## [WHAT IS NEEDED]
Please reproduce all of the data below word for word, leaving out the pictures.

## [DATA FOR THIS TASK]
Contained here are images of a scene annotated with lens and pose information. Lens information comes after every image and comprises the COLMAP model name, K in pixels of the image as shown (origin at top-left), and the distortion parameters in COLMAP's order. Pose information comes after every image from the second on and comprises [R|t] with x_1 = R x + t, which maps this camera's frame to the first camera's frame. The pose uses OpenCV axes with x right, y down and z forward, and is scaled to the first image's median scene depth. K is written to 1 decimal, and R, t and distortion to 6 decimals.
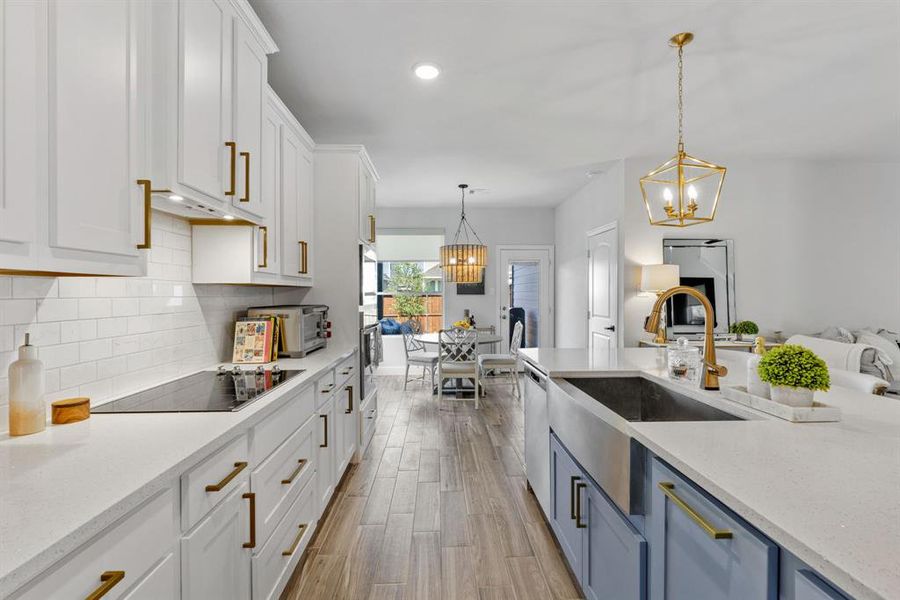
lens RADIAL K [[415.2, 0, 452.3], [0, 415.2, 292.2], [0, 0, 1]] dist [-0.000987, -0.000415]
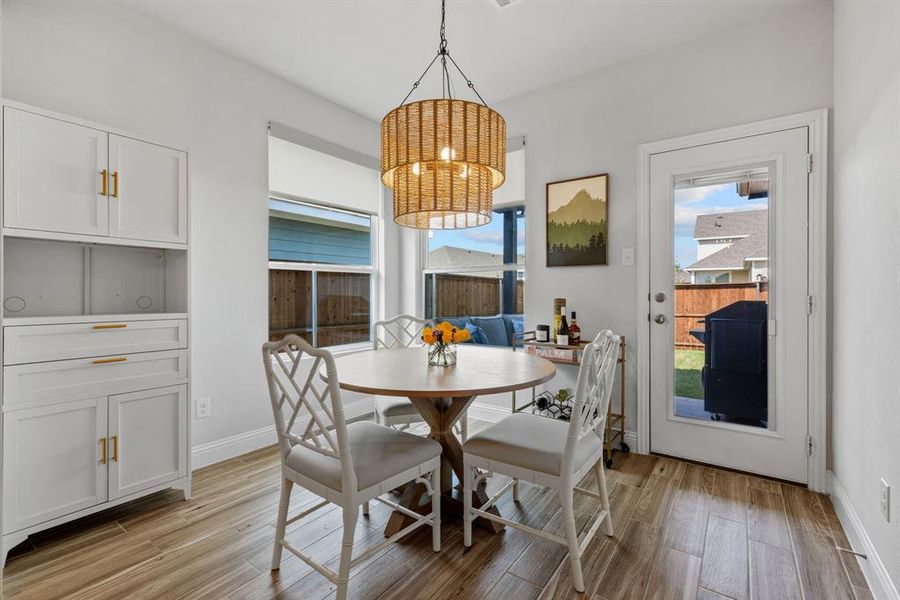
lens RADIAL K [[415.2, 0, 452.3], [0, 415.2, 292.2], [0, 0, 1]] dist [-0.000987, -0.000415]
pose [[0.795516, 0.001400, -0.605931, 0.272154], [0.001474, 0.999990, 0.004246, 0.041357], [0.605931, -0.004271, 0.795506, 0.718455]]
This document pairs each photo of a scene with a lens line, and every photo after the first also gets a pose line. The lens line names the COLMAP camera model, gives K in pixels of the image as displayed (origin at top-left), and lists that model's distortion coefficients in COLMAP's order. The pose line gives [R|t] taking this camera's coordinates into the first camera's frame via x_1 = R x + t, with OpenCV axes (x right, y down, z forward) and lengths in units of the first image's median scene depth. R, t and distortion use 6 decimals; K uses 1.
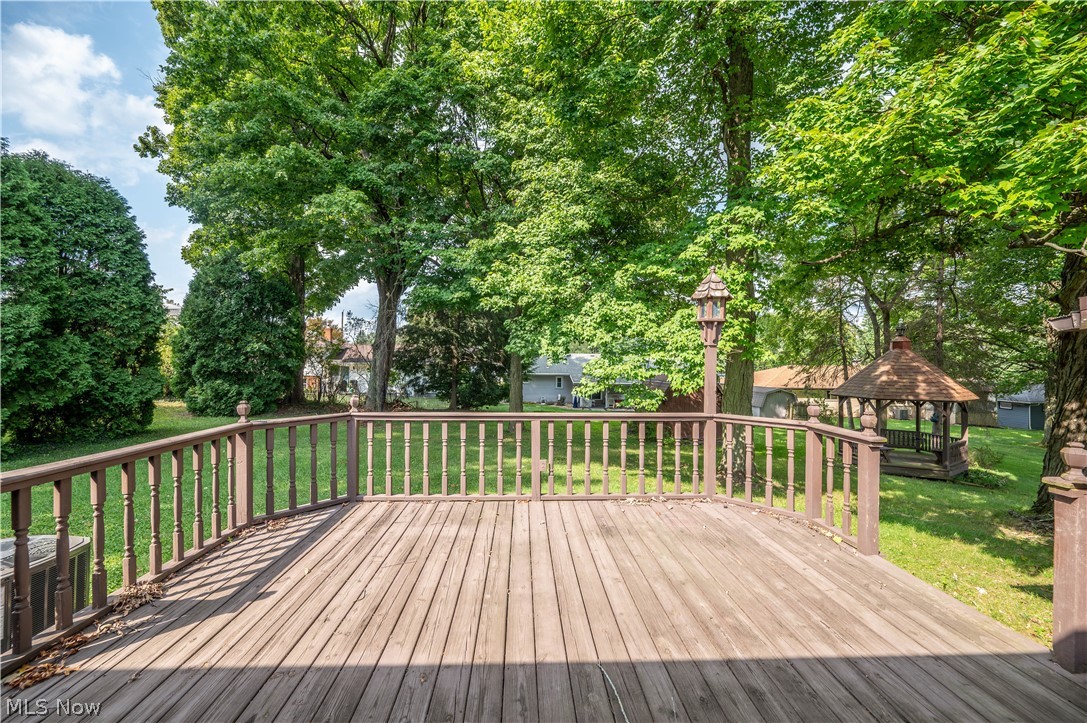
lens RADIAL K [[437.7, 0, 547.2], [0, 437.7, 364.5], [0, 0, 1]] dist [0.000138, 0.000300]
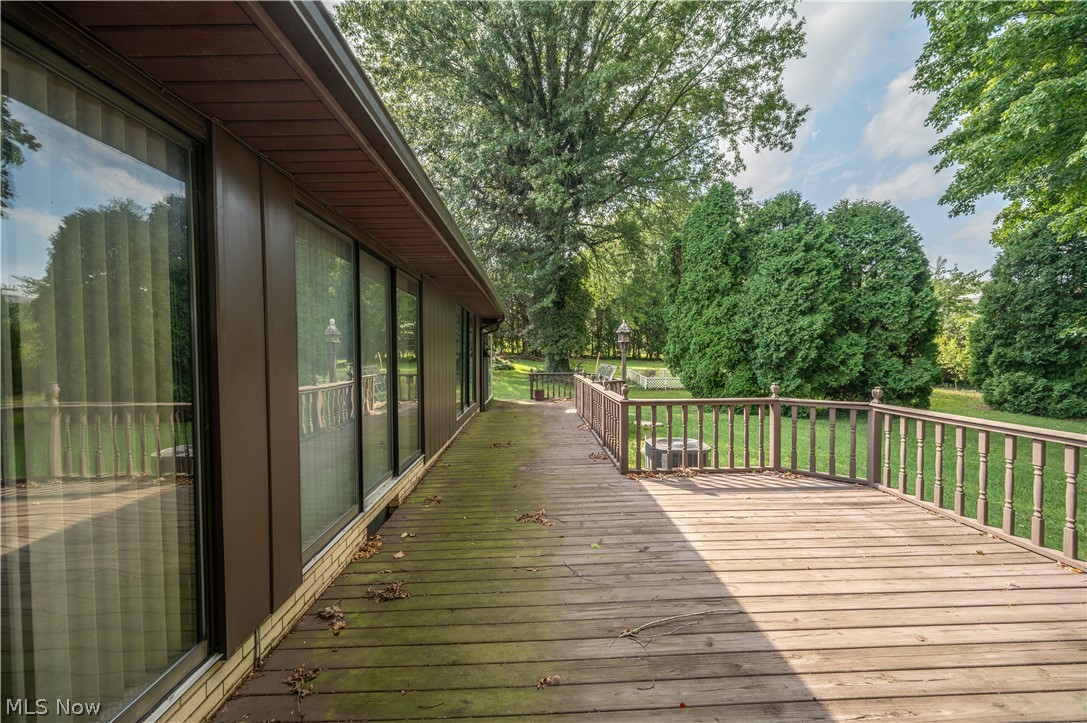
lens RADIAL K [[437.7, 0, 547.2], [0, 437.7, 364.5], [0, 0, 1]] dist [0.000138, 0.000300]
pose [[-0.014759, 0.023144, -0.999623, 0.610377], [0.001982, 0.999731, 0.023117, -0.008931], [0.999889, -0.001640, -0.014800, 0.227678]]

## [TASK RESPONSE]
Contained here are images of a scene annotated with lens and pose information. Lens information comes after every image and comprises the COLMAP model name, K in pixels of the image as shown (origin at top-left), and the distortion parameters in COLMAP's order. Pose information comes after every image from the second on and comprises [R|t] with x_1 = R x + t, which maps this camera's frame to the first camera's frame. The pose uses OpenCV axes with x right, y down and z forward, and is scaled to the first image's median scene depth. K is written to 1 decimal, and R, t and distortion to 6 decimals.
lens RADIAL K [[415.2, 0, 452.3], [0, 415.2, 292.2], [0, 0, 1]] dist [-0.000987, -0.000415]
lens RADIAL K [[415.2, 0, 452.3], [0, 415.2, 292.2], [0, 0, 1]] dist [-0.000987, -0.000415]
pose [[0.795516, 0.001400, -0.605931, 0.272154], [0.001474, 0.999990, 0.004246, 0.041357], [0.605931, -0.004271, 0.795506, 0.718455]]
This document pairs each photo of a scene with a lens line, and every photo after the first also gets a pose line. The lens line names the COLMAP camera model, gives K in pixels of the image as displayed (origin at top-left), and lists that model's distortion coefficients in COLMAP's order. The pose line gives [R|t] taking this camera's coordinates into the first camera's frame via x_1 = R x + t, with OpenCV axes (x right, y down, z forward) and lengths in units of the first image's median scene depth. R, t and distortion use 6 decimals; K uses 1.
lens RADIAL K [[437.7, 0, 547.2], [0, 437.7, 364.5], [0, 0, 1]] dist [0.000138, 0.000300]
lens RADIAL K [[437.7, 0, 547.2], [0, 437.7, 364.5], [0, 0, 1]] dist [0.000138, 0.000300]
pose [[-0.014759, 0.023144, -0.999623, 0.610377], [0.001982, 0.999731, 0.023117, -0.008931], [0.999889, -0.001640, -0.014800, 0.227678]]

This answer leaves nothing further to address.